Patrick McCabe: Poguemahone
Just in case you do not know, the title comes from the Irish póg mo thóin which means kiss my arse. Musical aficionados will know of The Pogues who were originally called Pogue Mahone but had to change the name under pressure from the BBC. The title used here more or less sets the tone or, rather describes events. The book was published by Unbound, a crowd-funding publisher, rather than a more conventional publisher
The novel is laid out as though it is in verse, which I personally find somewhat annoying but I see his point. However, Irish poetry, which has given us many fine works, is less the inspiration than traditional Irish songs, which can be and often are raucous, colourful, lively and throw in a few Irish-language words.
The story concerns Irish brother and sister Dan and Una Fogarty. They have lived much of their adult life in England. Una is now seventy and lives in the Cliftonville Chateau Care Home in Margate, on the southern coast of England where she generally misbehaves (she has dementia). Dan still looks after her but feels the need to escape every now and then. Una shouts at the staff, lives in the past, She is a big fan of Mott the Hoople, the latest greatest rock band in the world (70s culture plays a fairly large role in this book), is critical of the English (no-good Sassenachs)and mocks the other patients. She, in turn, is nicknamed Ho Chi Minh, as she is so thin though she used to be nicknamed Fudge in her younger days, as she was so large and looked like Mama Cass.
Dan recounts their tale. Una lived in a house known as the Mahavishnu Anarchist Temple, in London. she has a boyfriend, Troy McClory, a Scottish poet, who is full of himself and not, perhaps an ideal boyfriend. Anything he wanted he used to fucking get it, including Una. But he does get jealous. When she is seen to be too friendly with the improbably named Toots McGladdery, he hits her. We follow the colourful stories of the various residents. Free love, not too expensive drink and drugs, suicide, exorcism (the house is clearly haunted), drinking songs and a certain amount of violence.
Dan arrives in London and is attacked on his first day for being Irish but gives a good account of himself. Further back, Auntie Nano had a famous club in the heart of London City directly underneath the Piccadilly Line and we meet various habitués of the club, including Brendan Behan who drinks industrial quantities and behaves badly, Harold Pinter, Kim Philby, Noel Coward and Ian Fleming. Two lesser-known celebrities who drink there and play a minor role in the book are the singer Peter Sarstedt and the record producer Joe Meek who ended up killing his landlady and himself.
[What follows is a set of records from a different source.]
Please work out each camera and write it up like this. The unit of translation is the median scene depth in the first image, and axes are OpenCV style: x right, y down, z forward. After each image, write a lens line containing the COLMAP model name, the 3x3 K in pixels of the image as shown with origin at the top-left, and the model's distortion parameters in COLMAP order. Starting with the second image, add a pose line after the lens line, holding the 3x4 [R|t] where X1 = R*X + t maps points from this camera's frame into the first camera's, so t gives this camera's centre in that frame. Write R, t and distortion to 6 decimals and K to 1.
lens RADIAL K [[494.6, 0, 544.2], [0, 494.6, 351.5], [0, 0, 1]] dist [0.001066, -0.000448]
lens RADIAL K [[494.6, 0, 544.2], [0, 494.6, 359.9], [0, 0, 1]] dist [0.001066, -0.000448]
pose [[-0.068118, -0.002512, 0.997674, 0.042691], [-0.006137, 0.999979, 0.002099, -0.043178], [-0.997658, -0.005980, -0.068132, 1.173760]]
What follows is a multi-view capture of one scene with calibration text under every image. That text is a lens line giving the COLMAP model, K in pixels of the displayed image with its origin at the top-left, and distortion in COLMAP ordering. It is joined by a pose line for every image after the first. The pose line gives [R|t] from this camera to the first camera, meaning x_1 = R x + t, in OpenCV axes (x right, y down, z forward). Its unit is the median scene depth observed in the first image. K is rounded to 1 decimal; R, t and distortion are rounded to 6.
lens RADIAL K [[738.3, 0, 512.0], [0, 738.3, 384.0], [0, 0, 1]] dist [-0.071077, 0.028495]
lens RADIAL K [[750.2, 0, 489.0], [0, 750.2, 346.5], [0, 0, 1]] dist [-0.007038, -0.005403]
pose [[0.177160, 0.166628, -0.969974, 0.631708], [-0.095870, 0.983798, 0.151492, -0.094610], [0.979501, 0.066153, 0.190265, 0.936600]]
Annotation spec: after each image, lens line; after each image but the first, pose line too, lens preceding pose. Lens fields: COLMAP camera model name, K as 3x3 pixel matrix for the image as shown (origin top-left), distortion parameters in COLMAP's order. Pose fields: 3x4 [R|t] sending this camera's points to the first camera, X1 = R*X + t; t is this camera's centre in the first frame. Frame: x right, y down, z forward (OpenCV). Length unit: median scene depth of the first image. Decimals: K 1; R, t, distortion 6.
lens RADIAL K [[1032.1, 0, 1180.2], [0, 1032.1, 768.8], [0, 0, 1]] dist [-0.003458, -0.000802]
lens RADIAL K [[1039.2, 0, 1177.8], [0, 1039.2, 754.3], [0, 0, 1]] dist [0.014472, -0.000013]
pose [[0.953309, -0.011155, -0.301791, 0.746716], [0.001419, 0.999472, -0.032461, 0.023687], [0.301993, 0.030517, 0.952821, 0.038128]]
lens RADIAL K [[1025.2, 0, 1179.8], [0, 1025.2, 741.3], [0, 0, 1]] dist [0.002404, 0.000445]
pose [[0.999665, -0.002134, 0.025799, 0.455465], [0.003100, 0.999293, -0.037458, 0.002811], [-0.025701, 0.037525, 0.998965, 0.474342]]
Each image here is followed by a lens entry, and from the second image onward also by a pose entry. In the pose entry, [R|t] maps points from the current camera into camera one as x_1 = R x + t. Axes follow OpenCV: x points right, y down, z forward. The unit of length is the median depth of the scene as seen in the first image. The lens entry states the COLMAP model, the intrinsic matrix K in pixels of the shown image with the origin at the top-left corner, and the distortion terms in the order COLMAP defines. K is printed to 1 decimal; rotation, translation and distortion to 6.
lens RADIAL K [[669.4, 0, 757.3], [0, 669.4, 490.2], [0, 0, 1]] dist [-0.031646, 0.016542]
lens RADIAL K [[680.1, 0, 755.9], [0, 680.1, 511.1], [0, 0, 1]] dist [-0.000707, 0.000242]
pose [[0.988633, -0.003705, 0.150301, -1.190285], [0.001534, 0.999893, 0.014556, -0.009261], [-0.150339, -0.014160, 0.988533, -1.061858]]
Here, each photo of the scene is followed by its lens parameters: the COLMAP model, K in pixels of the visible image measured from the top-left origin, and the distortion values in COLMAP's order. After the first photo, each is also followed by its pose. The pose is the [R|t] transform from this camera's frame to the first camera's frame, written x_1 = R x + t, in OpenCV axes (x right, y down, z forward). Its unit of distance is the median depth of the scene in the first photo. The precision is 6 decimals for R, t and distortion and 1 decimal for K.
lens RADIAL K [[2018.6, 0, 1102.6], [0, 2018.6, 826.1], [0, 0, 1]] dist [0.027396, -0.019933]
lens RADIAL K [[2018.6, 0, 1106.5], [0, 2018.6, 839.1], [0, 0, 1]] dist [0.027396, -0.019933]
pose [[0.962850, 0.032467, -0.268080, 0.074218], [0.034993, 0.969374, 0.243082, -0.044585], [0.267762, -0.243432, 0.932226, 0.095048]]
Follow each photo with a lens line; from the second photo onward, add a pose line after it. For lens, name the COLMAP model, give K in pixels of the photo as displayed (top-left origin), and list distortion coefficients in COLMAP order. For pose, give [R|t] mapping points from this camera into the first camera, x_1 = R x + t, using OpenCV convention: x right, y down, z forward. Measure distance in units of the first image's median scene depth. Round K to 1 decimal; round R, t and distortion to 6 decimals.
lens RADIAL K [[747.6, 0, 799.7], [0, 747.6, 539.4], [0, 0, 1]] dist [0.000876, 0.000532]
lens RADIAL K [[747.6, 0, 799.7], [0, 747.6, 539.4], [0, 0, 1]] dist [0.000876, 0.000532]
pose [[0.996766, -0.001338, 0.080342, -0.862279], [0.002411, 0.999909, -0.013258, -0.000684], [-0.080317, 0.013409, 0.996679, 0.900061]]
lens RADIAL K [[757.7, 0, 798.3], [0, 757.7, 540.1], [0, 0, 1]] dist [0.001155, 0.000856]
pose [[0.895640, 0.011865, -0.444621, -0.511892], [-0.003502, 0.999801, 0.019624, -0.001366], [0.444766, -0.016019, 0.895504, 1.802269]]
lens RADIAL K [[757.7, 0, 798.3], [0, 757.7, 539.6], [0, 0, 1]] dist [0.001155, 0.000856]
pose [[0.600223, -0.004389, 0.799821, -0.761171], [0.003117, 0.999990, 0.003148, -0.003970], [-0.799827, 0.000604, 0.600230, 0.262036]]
Dan finds digs,indeed in this very building where his mother had killed herself many years ago. His room is actually a concealed attic in 45 Brondesbury Gardens, Kilburn, above the Mahavishnu Anarchist Temple, whose antics he can spy on, particularly his sister’s sexual antics with Troy. He also sees Alex Gordon the caretaker, aka Sexy Lexy Gordon who harasses the women continually and often takes sexual favours in payment of rent. Everyone seems to have a nickname. Dan’s is An Londubh (The Blackbird) as he does bird impersonations.
We follow the antics of the residents of the Mahavishnu Anarchist Temple, with lots of drugs, sex and alcohol, a certain amount of violence, visits from the police, inc;uding for IRA connections, complaints by the neighbours, lots of references to 70s music, the odd death and people coming and going. There are even, allegedly, ghosts, as strange noises are heard and an exorcist is called in to help. There are various theories as to the actual cause, including ancient plumbing, birds, Dan in his hidden flat and, of course, the effect on the residents of drugs and alcohol. More than one character sees ghosts, in particular Luke Powys, who was a child in the village of Aberfan, South Wales when the catastrophic collapse of a colliery spoil tip occurred, killing many of the children in the local aschool. Luke had had flu so his mother kept him home. However, his best friend Flicka Evans was killed and Flicka reappears to him now and again. Ficka is not the only ghost to make an appearance.
We also, later in the book, go back to Dan and Una’s antecedents, which, perhaps not surprisingly, are somewhat murky, involving incest, abortion and prostitution.
By the time Una is in the care home, the Mahavishnu Anarchist Temple has become a motel. Dan makes a visit on his own and then takes Una. She is surprised at how much London has changed. However, they do find her Virgin Mary medallion hidden there where it was left.
There is no doubt for the Fogartys and for some of the others, their stay in the Mahavishnu Anarchist Temple was the highlight of their life. Everything after was downhill. It was not always easy for them all the time, but there was some sense of community and lots of sex’n’drugs’n’rock’n’roll. For us, it is something of a lively ride. At times, I felt it went on too long but I cannot deny that McCabe paints a very colourful picture of an era of whch the Mahavishnu Anarchist Temple is a microcosm.